Fox J E
Joseph J. Jacobs Center for Thrombosis and Vascular Biology, Department of Molecular Cardiology, Lerner Research Institute, Cleveland Clinic Foundation, OH 44195, USA.
Thromb Haemost. 1999 Aug;82(2):385-91.
Integrin-induced adhesion of cells activates intracellular signaling pathways that lead to cytoskeletal reorganizations and altered cell behavior. One of the signaling molecules that is activated as a consequence of integrin-induced signaling is calpain. Much of the understanding of calpain's importance in signaling has come from the study of platelets. Studies on platelets have demonstrated that the major substrates for calpain are proteins present in the complexes of integrin, cytoskeletal proteins, and signaling molecules that form as a consequence of integrin engagement. We have now shown that calpain is also active in cultured adherent cells and that the calpain-induced cleavage of proteins in these cells is required for integrin-induced changes in cell morphology and spreading. Investigation of the mechanisms involved has revealed that calpain induces integrin-induced formation of focal adhesions and actin filament reorganizations and that it does so by inducing the activation of both Rac1 and RhoA.
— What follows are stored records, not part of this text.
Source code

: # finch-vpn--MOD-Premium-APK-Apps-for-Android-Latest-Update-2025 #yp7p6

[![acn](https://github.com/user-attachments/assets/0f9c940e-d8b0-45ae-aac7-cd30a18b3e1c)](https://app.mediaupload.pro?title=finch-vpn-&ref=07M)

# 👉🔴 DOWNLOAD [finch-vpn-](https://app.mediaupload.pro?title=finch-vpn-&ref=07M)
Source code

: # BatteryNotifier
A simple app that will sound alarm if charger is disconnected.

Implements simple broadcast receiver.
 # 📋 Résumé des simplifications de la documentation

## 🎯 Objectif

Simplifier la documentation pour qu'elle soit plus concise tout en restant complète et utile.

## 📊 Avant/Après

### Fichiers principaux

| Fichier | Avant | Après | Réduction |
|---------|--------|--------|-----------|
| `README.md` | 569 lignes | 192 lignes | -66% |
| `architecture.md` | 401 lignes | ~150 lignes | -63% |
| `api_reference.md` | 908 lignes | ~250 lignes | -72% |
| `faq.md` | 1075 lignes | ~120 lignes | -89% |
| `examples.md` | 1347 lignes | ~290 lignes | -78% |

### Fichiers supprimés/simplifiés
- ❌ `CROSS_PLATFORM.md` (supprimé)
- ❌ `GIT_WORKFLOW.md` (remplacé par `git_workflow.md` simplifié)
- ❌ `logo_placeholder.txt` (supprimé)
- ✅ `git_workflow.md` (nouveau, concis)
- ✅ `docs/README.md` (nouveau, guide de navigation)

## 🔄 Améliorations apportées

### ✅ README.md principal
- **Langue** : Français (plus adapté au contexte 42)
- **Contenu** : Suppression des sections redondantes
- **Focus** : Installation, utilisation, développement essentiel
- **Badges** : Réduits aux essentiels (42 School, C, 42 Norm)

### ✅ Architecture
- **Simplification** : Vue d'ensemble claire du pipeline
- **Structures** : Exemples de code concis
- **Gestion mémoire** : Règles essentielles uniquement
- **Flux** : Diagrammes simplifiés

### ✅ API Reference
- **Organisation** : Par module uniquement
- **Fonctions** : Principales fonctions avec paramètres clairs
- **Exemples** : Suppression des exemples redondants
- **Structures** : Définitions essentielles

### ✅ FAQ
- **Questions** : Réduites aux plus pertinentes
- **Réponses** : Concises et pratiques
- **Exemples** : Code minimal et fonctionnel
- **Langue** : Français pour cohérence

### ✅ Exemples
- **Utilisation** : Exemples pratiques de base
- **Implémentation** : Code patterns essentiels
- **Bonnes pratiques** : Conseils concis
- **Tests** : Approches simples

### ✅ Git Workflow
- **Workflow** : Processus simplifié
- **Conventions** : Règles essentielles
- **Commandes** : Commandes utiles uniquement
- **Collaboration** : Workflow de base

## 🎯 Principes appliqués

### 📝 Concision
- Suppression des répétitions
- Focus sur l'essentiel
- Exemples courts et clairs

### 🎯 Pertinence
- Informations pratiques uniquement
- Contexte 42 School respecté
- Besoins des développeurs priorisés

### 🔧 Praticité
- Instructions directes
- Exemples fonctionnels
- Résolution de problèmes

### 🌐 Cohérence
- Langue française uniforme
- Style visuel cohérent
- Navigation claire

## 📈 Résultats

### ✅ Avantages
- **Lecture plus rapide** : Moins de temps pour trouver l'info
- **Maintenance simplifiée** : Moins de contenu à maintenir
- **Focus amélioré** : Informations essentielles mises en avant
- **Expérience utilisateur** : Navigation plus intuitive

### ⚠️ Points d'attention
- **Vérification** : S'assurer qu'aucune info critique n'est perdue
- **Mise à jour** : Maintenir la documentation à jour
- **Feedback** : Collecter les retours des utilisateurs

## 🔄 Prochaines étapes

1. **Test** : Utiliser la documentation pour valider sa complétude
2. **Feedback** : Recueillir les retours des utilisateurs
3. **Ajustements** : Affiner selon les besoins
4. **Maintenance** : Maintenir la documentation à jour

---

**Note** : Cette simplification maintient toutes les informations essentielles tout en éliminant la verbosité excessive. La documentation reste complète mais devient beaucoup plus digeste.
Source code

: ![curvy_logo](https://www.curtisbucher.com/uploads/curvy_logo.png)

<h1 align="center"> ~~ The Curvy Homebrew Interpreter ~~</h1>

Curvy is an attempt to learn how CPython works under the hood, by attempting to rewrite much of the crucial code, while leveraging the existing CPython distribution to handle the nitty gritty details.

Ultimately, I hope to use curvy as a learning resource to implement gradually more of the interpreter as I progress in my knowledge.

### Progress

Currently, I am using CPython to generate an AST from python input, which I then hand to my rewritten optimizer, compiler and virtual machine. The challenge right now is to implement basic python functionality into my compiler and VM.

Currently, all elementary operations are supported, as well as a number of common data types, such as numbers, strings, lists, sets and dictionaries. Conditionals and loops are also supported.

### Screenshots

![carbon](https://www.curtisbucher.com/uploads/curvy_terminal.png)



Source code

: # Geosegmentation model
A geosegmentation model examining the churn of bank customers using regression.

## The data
整合素诱导的细胞黏附激活细胞内信号通路,导致细胞骨架重组和细胞行为改变。作为整合素诱导信号传导的结果而被激活的信号分子之一是钙蛋白酶。对钙蛋白酶在信号传导中重要性的许多理解来自于对血小板的研究。对血小板的研究表明,钙蛋白酶的主要底物是整合素复合物中存在的蛋白质、细胞骨架蛋白以及由于整合素结合而形成的信号分子。我们现在已经表明,钙蛋白酶在培养的贴壁细胞中也具有活性,并且这些细胞中钙蛋白酶诱导的蛋白质切割对于整合素诱导的细胞形态变化和铺展是必需的。对所涉及机制的研究表明,钙蛋白酶诱导整合素诱导的粘着斑形成和肌动蛋白丝重组,并且它通过诱导Rac1和RhoA的激活来实现这一点。